Endorfines die vrijkomen tijdens de training, kunnen helpen om verschillende hersensystemen te verbeteren die nodig zijn om een sociale fobie te overwinnen. Endorfines die vrijkomen tijdens lichaamsbeweging kunnen bijvoorbeeld helpen bij neurogenese of bij het ontwikkelen van nieuwe hersencellen. Hoewel speculatief, zou dit kunnen leiden tot grotere capaciteiten, zoals een betere helderheid van denken en een beter zicht op de buitenwereld. Oefening kan ook een betere aandacht stimuleren, wat we al weten (zie Goldin's onderzoek hierboven) kan belangrijk zijn voor mensen die in sociale situaties de neiging hebben om weg te kijken..
Daarom scant de hersenen hierboven en toont het verschil in hersenactiviteit met of zonder inspanning een positief voordeel van oefenen voor mensen met SAD.
4Sociale angst en introversie zijn anders
\.Met dank aan blog.bufferapp.com.
Een eenvoudig voorbeeld van hoe beeldvorming van de hersenen kan helpen sociale angststoornissen te ontwarren kan afkomstig zijn van werk op introversie versus extraversie. Terwijl introvert en sociale angst niet hetzelfde zijn (introverte mensen worden overgestimuleerd door sociale interactie, terwijl mensen met sociale angst een angstreactie hebben), kan het begrijpen hoe hersenpaden verschillen voor verschillende typen persoonlijkheden nog steeds nuttig zijn.
In een 2005 fMRI-onderzoek onder leiding van Michael Cohen en gepubliceerd in het tijdschrift Cognitief hersenonderzoek, er werd vastgesteld dat extraverten sterker reageerden toen een gok afbetaald werd.
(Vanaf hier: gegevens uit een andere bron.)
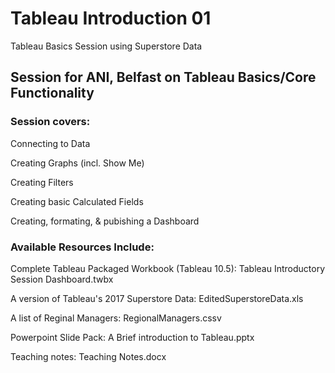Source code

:# Tableau Introduction 01
Tableau Basics Session using Superstore Data

## Session for ANI, Belfast on Tableau Basics/Core Functionality
### Session covers:

Connecting to Data

Creating Graphs (incl. Show Me)

Creating Filters

Creating basic Calculated Fields

Creating, formating, & pubishing a Dashboard





### Available Resources Include:
Complete Tableau Packaged Workbook (Tableau 10.5): Tableau Introductory Session Dashboard.twbx

A version of Tableau's 2017 Superstore Data: EditedSuperstoreData.xls

A list of Reginal Managers: RegionalManagers.cssv

Powerpoint Slide Pack: A Brief introduction to Tableau.pptx

Teaching notes: Teaching Notes.docx
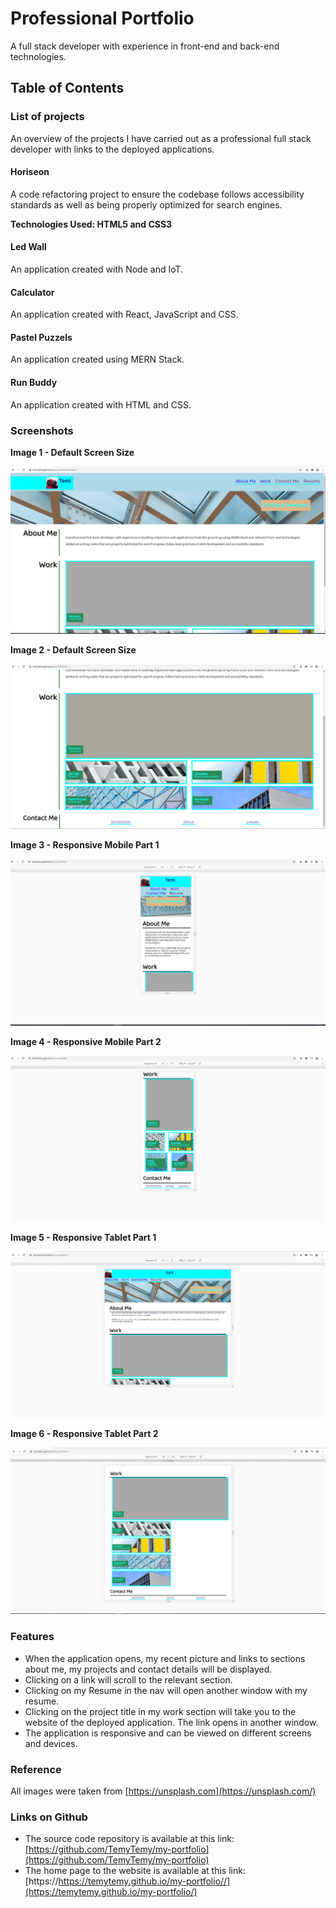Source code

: # Professional Portfolio

A full stack developer with experience in front-end and back-end technologies.

## Table of Contents

### List of projects

An overview of the projects I have carried out as a professional full stack developer with links to the deployed applications.

#### Horiseon

A code refactoring project to ensure the codebase follows accessibility standards as well as being properly optimized for search engines.

  **Technologies Used: HTML5 and CSS3**

#### Led Wall
  An application created with Node and IoT.
#### Calculator
  An application created with React, JavaScript and CSS.
#### Pastel Puzzels
  An application created using MERN Stack.
#### Run Buddy
  An application created with HTML and CSS.

### Screenshots
  **Image 1 - Default Screen Size**  

  ![alt text](https://github.com/TemyTemy/my-portfolio/blob/main/assets/images/screenshot-1.PNG)

  **Image 2 - Default Screen Size**

  ![alt text](https://github.com/TemyTemy/my-portfolio/blob/main/assets/images/screenshot-2.PNG)

   **Image 3 - Responsive Mobile Part 1**

  ![alt text](https://github.com/TemyTemy/my-portfolio/blob/main/assets/images/screenshot-responsive-mobile-1.PNG)
  
   **Image 4 - Responsive Mobile Part 2**

  ![alt text](https://github.com/TemyTemy/my-portfolio/blob/main/assets/images/screenshot-responsive-mobile-2.PNG)
  
   **Image 5 - Responsive Tablet Part 1**

  ![alt text](https://github.com/TemyTemy/my-portfolio/blob/main/assets/images/screenshot-responsive-tablet-1.PNG)
  
   **Image 6 - Responsive Tablet Part 2**

  ![alt text](https://github.com/TemyTemy/my-portfolio/blob/main/assets/images/screenshot-responsive-tablet-2.PNG)

### Features
  - When the application opens, my recent picture and links to sections about me, my projects and contact details will be displayed.
  - Clicking on a link will scroll to the relevant section.
  - Clicking on my Resume in the nav will open another window with my resume.
  - Clicking on the project title in my work section will take you to the website of the deployed application. The link opens in another window.
  - The application is responsive and can be viewed on different screens and devices.
  
  
### Reference
  All images were taken from [https://unsplash.com](https://unsplash.com/)

### Links on Github
  - The source code repository is available at this link: [https://github.com/TemyTemy/my-portfolio](https://github.com/TemyTemy/my-portfolio)
  - The home page to the website is available at this link: [https://https://temytemy.github.io/my-portfolio//](https://temytemy.github.io/my-portfolio/)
Er wordt beargumenteerd dat dit een gevolg is van verschillen in de beloningsroutes in de hersenen van extroverte mensen (zij die hunkeren naar externe stimulatie).
Evenzo betoogde Hans Eysenck in de jaren zestig dat introverten van nature een hoger niveau van arousal hebben in vergelijking met extraverten.
Dit alles draait om het idee dat processtimuli extrovert door een korter breinpad dat smaak, aanraking, visie en auditie omvat, terwijl introverte mensen een langer pad gebruiken met geheugen, planning en probleemoplossing.
Hoe verhoudt dit zich tot SAD? De introversie / extraversie dimensie lijkt betrekking te hebben op verschillende hersenprocessen op een structureel niveau; daarom lijken deze moeilijk te veranderen. Aan de andere kant weten we dat de sociale angst kan verbeteren door behandeling. Dit benadrukt gewoon het idee dat SAD en introversie, hoewel vaak verward, niet hetzelfde zijn.
5Sociale angst kan erfelijk zijn
Met dank aan University of Wisconsin-Madison
In 2015 gepubliceerd in Proceedings van de National Academy of Sciences van de Verenigde Staten van Amerika en geleid door Ned Kalin van de Universiteit van Wisconsin-Madison, werd aangetoond dat het functioneren van bepaalde delen van de hersenen gerelateerd kan zijn aan een genetische aanleg voor een angstig temperament.
De studie keek naar 600 rhesusapen uit een grote familie met meerdere generaties. Met behulp van een taak waarbij de jonge apen werden geconfronteerd met een bedreiging (een vreemdeling die er niet naar keek), gebruikten de onderzoekers hoge resolutie functionele en structurele hersenbeelden..
Wat ze vonden was dat er overactiviteit was in drie hersengebieden (het prefrontaal-limbisch-middenhersen circuit) onder angstige jonge apen..
Ze bepaalden ook dat 35% van de variatie in angstdendens werd verklaard door de familiegeschiedenis.
Interessant is dat de drie gebieden van de hersenen die betrokken waren overlevingsgerelateerd zijn: de hersenstam (primitieve hersenen), amygdala (angstcentrum) en prefrontale cortex (redenering op hoog niveau).
Deze studie vertelt ons dat angst genetisch is doorgegeven omdat het evolutionaire waarde had - dat van het vermijden van gevaar.